Pump prices continued to press higher, adding less than a penny overnight to bring the national average to $2.663, according to AAA, Wright Express and Oil Price Information Service. A gallon of regular unleaded is 2.5 cents more expensive than last month and $1.005 more expensive than the same time last year.

Yet refiners say they are still losing money because the cost of buying oil at today’s prices does not cover the cost of turning it into fuel like gasoline. Demand for gasoline, while rising, remains relatively weak.

Oil refiners have shuttered some operations and are pulling back elsewhere. In the last week of December, U.S.-based refining slowed to the lowest level since 1990 when such data was first reported, according to government records.

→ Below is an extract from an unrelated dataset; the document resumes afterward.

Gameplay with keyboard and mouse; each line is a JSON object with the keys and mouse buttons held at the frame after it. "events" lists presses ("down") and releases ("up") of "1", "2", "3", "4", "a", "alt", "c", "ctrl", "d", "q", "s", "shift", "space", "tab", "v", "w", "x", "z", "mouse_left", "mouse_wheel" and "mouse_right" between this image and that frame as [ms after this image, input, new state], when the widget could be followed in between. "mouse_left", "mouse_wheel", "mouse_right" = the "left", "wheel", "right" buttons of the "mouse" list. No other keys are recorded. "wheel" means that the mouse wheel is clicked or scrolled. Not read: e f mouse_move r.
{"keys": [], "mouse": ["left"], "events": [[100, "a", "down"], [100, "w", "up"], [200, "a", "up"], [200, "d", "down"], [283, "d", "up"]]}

“They’re losing money hand over fist,” said analyst Stephen Schork, adding that gasoline prices will catch up to soaring oil prices, or vice versa.

In other Nymex trading in February contracts, heating oil rose 6.84 cents to $2.184 a gallon and gasoline gained 5.26 cents at $2.1055 a gallon.

In London, Brent crude for February delivery rose $1.95 to $79.88 a barrel on the ICE Futures exchange.

Associated Press writers Pablo Gorondi in Budapest, Hungary and Alex Kennedy in Singapore and Yuras Karmanau in Minsk, Belarus, contributed to this report.